As indicated, after months of mandated homeworking, the initial novelty of the practice was for many managers ‘wearing off’. Indeed, some managers even reported ‘frustration creeping in’. One of the main frustrations cited was ‘social isolation’, with a manager from the management consultancy commenting ‘I do miss face-to-face contact with colleagues – it’s much harder to connect on new relationships virtually.’ An insurance company manager, who had recently moved to Wales from a division in southern England, described her problems of being single and homeworking in a city where she knew few people. Meanwhile a middle manager at the drinks conglomerate described being part of online teams including colleagues she had ‘not physically met’. Relatedly, managers suggested the fostering of productive co-worker relationships could be more difficult (van der Lippe & Lippényi, 2020). Further challenges to the new realities of homeworking were imposed by caring responsibilities, and notably by government regulations mandating home-schooling. Managers with older children often admitted ‘struggling to cope’ with home-schooling regimes. Indeed, some reported work–life balance under lockdown as ‘fraught’, especially in families with ‘two adults working’, which commonly involved ‘juggling childcare responsibilities’.
While this situation affected both genders, evidence suggested that it had greater impact on women managers and could be an enduring problem in performance terms. A female public sector manager (a single parent, whose former partner lived abroad) experienced her work–life situation as ‘horrendous’, explaining in our initial interview that ‘it was either my kids or the job and I chose my job’. However, in the months between our first and second discussions she had contracted Covid-19, which prompted a decision to reduce her work week to three days. This was despite awareness of the negative impact the decision might have on her career prospects. Successful, ambitious and hardworking, by the time of our second interview (early 2021) she suggested her view of working at home had changed completely: ‘it’s not unusual for me to start at 7 (a.m) and they are still on at me at 7 at night, I get calls at all hours, emails at 9 or 10 (p.m.). But I’ve had enough of these hours. I have two boys aged 8 and 9, and they need some attention.’
Indeed, during the second round of interviews the impression was of some managers finding working at home challenging. In terms of work–life balance, many managers found differences between work and non-work life increasingly unclear. Many highlighted that participating recurrently in lengthy online meetings (via Zoom, Teams etc.) was especially demanding – the latter reflecting a condition one utilities manager described as ‘Zoom and gloom’. A manager at the drinks conglomerate related similarly the ‘strain’ he was under from participating in ‘all day, back-to-back, Zoom meetings’, while at the telecommunications corporation it was suggested that the day of our online interview was ‘normal’ because it involved ‘nine half-hour virtual meetings’.

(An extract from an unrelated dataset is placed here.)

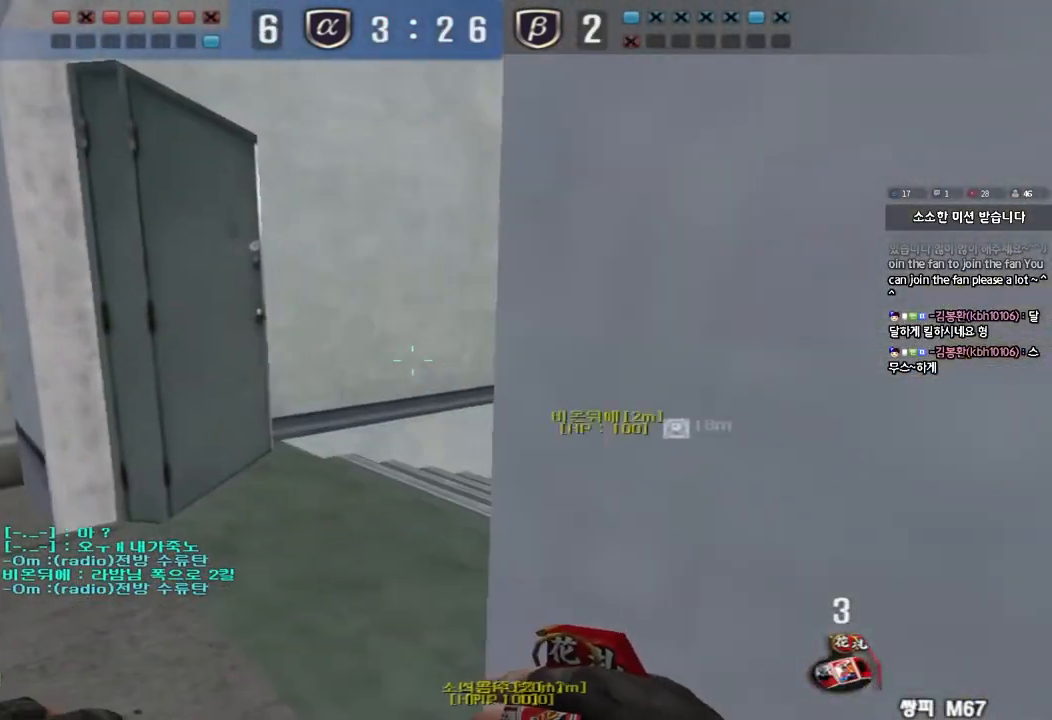
{"keys": ["d", "tab", "w"], "events": [[33, "d", "up"], [283, "tab", "down"], [300, "d", "down"]]}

In terms of changing work experience, many managers now reported concentration, stress, or even ‘mental health’ problems associated with prolonged screen-based work (Banks & Xu, 2020; Eurofound and the International Labour Office [ILO], 2017; Office for National Statistics, 2014). Some experienced difficulties in ‘switching off’ from work while at home, given they were often working longer hours, or in a more fragmented way, than pre-pandemic (Meakin, 2021; Osborne, 2021). Others reported having to move incessantly between states of deep concentration (e.g. when completing reports, preparing statements, or concluding accounts) to ones of distraction (e.g. due to recurrent emails, WhatsApp messages, and texts; Parry, 2021). Reflecting an emerging folklore of work, some managers predicably raised difficulties over their ‘office desk’ being replaced by the proverbial ‘kitchen table’. In one instance, however, this took on a more earnest tone, for the new ‘office’ for a managerial couple living in a small house, and with an elderly parent, was not the kitchen but their bedroom.

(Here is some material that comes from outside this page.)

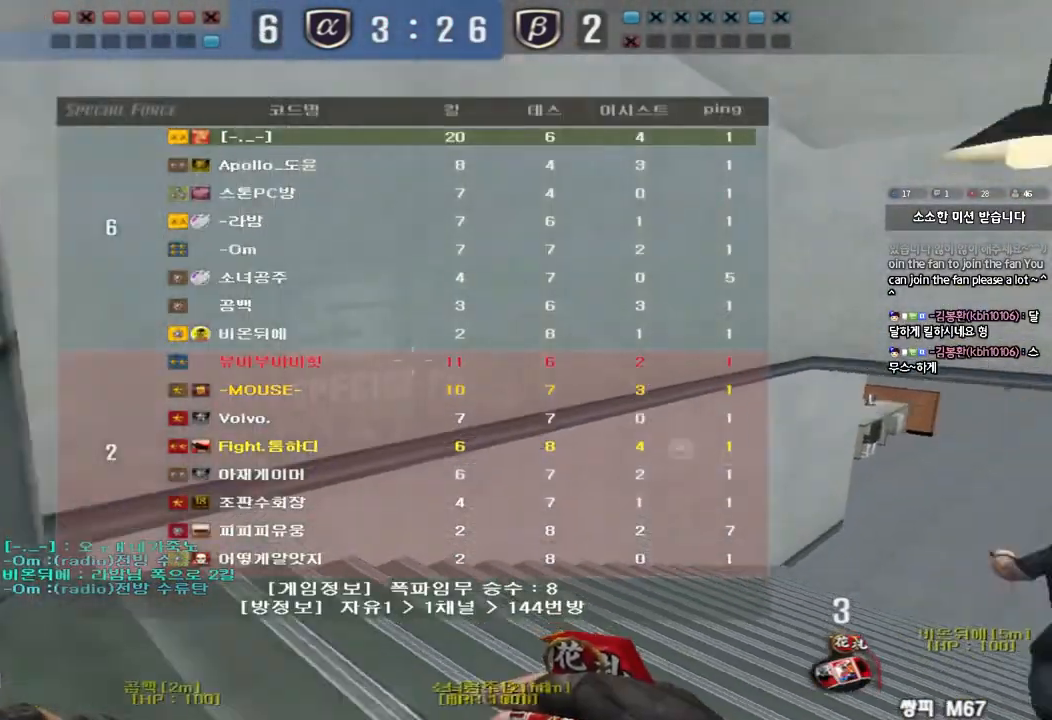
{"keys": ["d", "tab", "w"], "events": []}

Managers also suggested that virtual working at home could be subject to increased surveillance and control pressures. A recurring theme was of middle managers being required to ‘always appear online’, especially to senior managers and executives. This could extend to playing ‘psychological games’ on virtual systems, such as giving the appearance of being ‘continuously logged-on’ and ‘always active’, not only during contracted hours but also beyond the normal working day. A young manager at the management consultancy explained the incessant pressure she was under to ‘bill the hours’ to clients, and to demonstrate this through ‘constant evidence of being online’. She also admitted it took her quite a while to ‘learn how to cheat’ in this regard.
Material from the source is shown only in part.